Oct 31, 2012

1989, a number, another summer...






"Sonic Youth may have started out determined to sound like no other band; its early clanging dirges were as rootless as anything in 1980's rock. Now, with its new catchiness, Sonic Youth has only become that much more dangerous." New York Times review of Goo (1990)

Half-way through the book, Sonic Youth's course is set for a post-Daydream Nation-success romance with a major label. ...Blast First records is a distant dream, it's 1989, the quartet brave meetings with label executives, and SST still owes the band money...  In this particular nug of Browne's 2009 book, we get an itemized catalogue of the dinner meetings with the fat cats who were playing on SY's prophesied stardom. On the one hand, SY were playing gigs at venues like the Ritz (Studio 54's old digs), selling over a thousand tickets, with 2,000 dollar guarantees - their biggest yet. But the reason why, at the dawn of the 90s, Sonic Youth looked like the top of the pre-fame crop was because the game had drastically changed. By '89, once-independent bands like the  Feelies, Husker Du, the Replacements, Green River, Minutemen, and R.E.M. had signed contracts with A&M and Warner as independent college radio-fodder labels were reducing their steam around the country. The unobvious choice of SY must be due to some marketing quant's compounding of Led Zeppelin's sales figures with hair metal and the question, What's next? (hint: rhymes with Urbana)

Video of Sonic Youth playing a no-vocals early? Ineffable Me jam (1997?). Sound ist auch gut!

Other SY news: Goofin' Records release Nov. 13: Smart Bar, Chicago 1985 live performance 4-track recording, double-LP from the Bad Moon Rising tour feat. newbie drummer Steve!

Oct 26, 2012

July 10th : Chill noise day feat. Lee, Zoogz, Don Cherry, and more....


Lee Ranaldo - Three
Liquid Sky Soundtrack - Night Club II
Exquisite Corpses from the Bunker - Corpse #7
Sonic Youth - Tamra live Nov '91
Musci/venosta - War Song
Demon Moe - Shattered Glass
Demon Moe - Something Will Rise
Zoogz Rift - Don't Go Outside
Marzfeber - Bauer



Ron Anderson - Fever Dream
Ron Anderson - The Point
Swell Maps - Midget Submarines (live) (feat. a rubber ducky/squeaky toy?? n weird sax)
Mars - Monopoly
Forced Collapse - Untitled
Jon Appleton and Don Cherry - boa
Zoogz Rift - X-ray Girls
Zug Island Quartet - The Two Beat to Health and Understanding
Boron Nuzzle - The Unstrung Marionette Cabaret




This was a real bring your records to school day. Except school was and is still out for this fat cat. This was also a "chill noise" day (check Ron Anderson, Demon Moe, and the purposefully incoherent jazz/noise group improvisation of Exquisite Corpses from the Bunker -- I read Eugene Chadbourne's explanation of the album at some point in hour one). This show demonstrates a deficit in vocals, excepting my own vocals (and Captain Beefheart's hopelessly deranged Earth Day PSA). Sorry, guys. Speaking into a big-ass mic alone in the basement of an administrative building really doesn't do much in the way of affirming your existence. So you talk as a way of affirming this to yourself. Exacerbating, riffing on your solitude. I have had many a convo about this potent sensation. Even one of the hosts at WUOM this summer who has been announcing on diff't stations for decades says that the peculiar feeling that what you are doing is hopelessly inane and silly still hasn't left him.
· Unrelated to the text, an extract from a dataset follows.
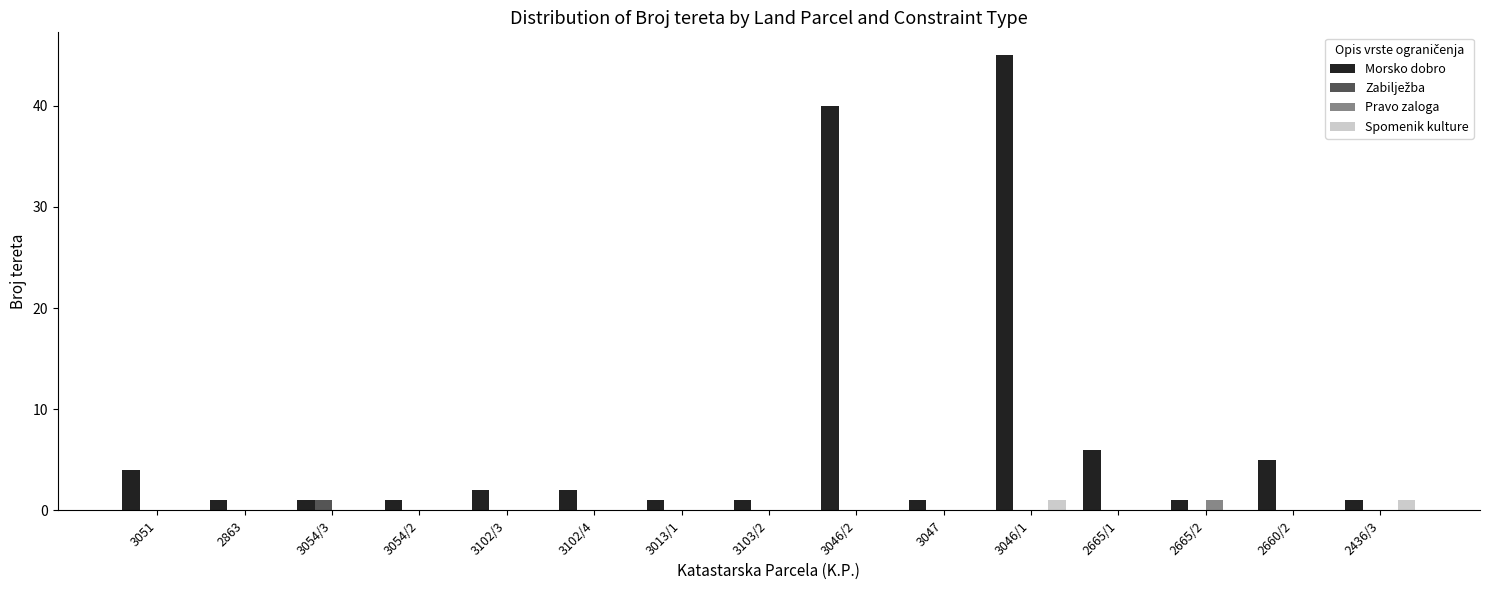

Which series has the largest total across all categories?

Morsko dobro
I feel like Sam Beckett had a real appreciation for our plight as radio broadcasters...

All right, all right, the mic-time here isn't THAT cringeworthy...some of it is coherent. I get really pissed-off about an unjustified all-girl line-up in the second hour... I feel like we broached this on an episode of Ask 2 Alt Girls...

The Zoogz Rift LP i got at Graveyard Records in Hamtramck during their insane blowout moving sale.  These are slightly tamer, less Zappa-y, tracks. And X-Ray Girls is a total Gary Wilson pop jammer (but the only instruments are gtr). But what's important here folks is that Zoogz Rift switched his chosen career to that of professional wrestling and his wrestling name was The Liquid Moamo. Someone please tell me what a moamo is. Perhaps only Zoogz can. But he's dead. He left behind an album called The Diseased Confessions of Moamo Milkman (1984).


And I leave you to contemplate the gatefold image of Human Music...

Oh shit, I forgot to mention that Zug Island Quartet is an Insane Clown Posse early incarnation/heavy rock/grunge project. WOW. 1994. Didn't realize this til after the fact.